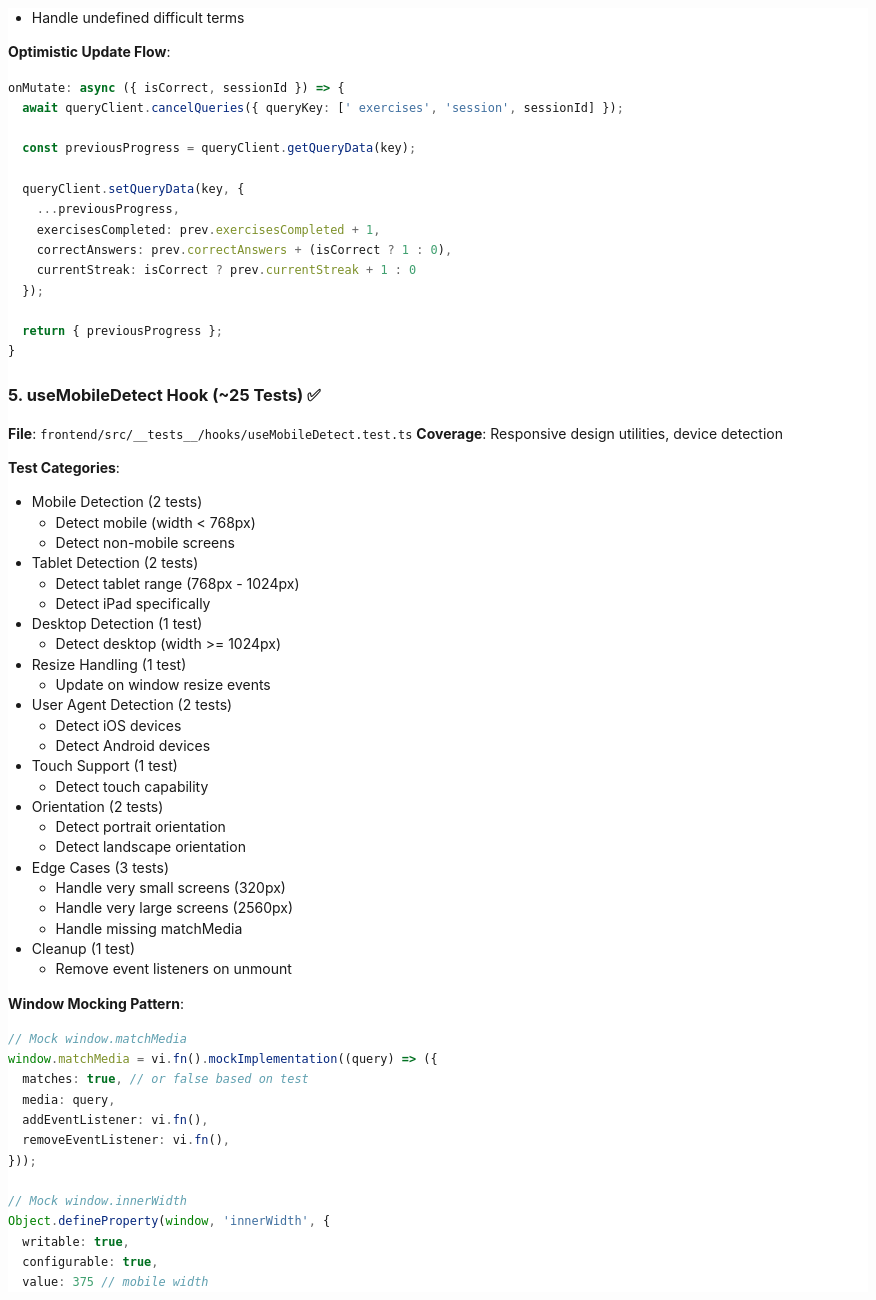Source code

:   - Handle undefined difficult terms

**Optimistic Update Flow**:
```typescript
onMutate: async ({ isCorrect, sessionId }) => {
  await queryClient.cancelQueries({ queryKey: [' exercises', 'session', sessionId] });

  const previousProgress = queryClient.getQueryData(key);

  queryClient.setQueryData(key, {
    ...previousProgress,
    exercisesCompleted: prev.exercisesCompleted + 1,
    correctAnswers: prev.correctAnswers + (isCorrect ? 1 : 0),
    currentStreak: isCorrect ? prev.currentStreak + 1 : 0
  });

  return { previousProgress };
}
```

### 5. useMobileDetect Hook (~25 Tests) ✅
**File**: `frontend/src/__tests__/hooks/useMobileDetect.test.ts`
**Coverage**: Responsive design utilities, device detection

**Test Categories**:
- Mobile Detection (2 tests)
  - Detect mobile (width < 768px)
  - Detect non-mobile screens
- Tablet Detection (2 tests)
  - Detect tablet range (768px - 1024px)
  - Detect iPad specifically
- Desktop Detection (1 test)
  - Detect desktop (width >= 1024px)
- Resize Handling (1 test)
  - Update on window resize events
- User Agent Detection (2 tests)
  - Detect iOS devices
  - Detect Android devices
- Touch Support (1 test)
  - Detect touch capability
- Orientation (2 tests)
  - Detect portrait orientation
  - Detect landscape orientation
- Edge Cases (3 tests)
  - Handle very small screens (320px)
  - Handle very large screens (2560px)
  - Handle missing matchMedia
- Cleanup (1 test)
  - Remove event listeners on unmount

**Window Mocking Pattern**:
```typescript
// Mock window.matchMedia
window.matchMedia = vi.fn().mockImplementation((query) => ({
  matches: true, // or false based on test
  media: query,
  addEventListener: vi.fn(),
  removeEventListener: vi.fn(),
}));

// Mock window.innerWidth
Object.defineProperty(window, 'innerWidth', {
  writable: true,
  configurable: true,
  value: 375 // mobile width
```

****************

ACTIVITY
Using the listing above, gather each line that holds the string "Handle" and copy it.

REPLY
:   - Handle undefined difficult terms
  - Handle very small screens (320px)
  - Handle very large screens (2560px)
  - Handle missing matchMedia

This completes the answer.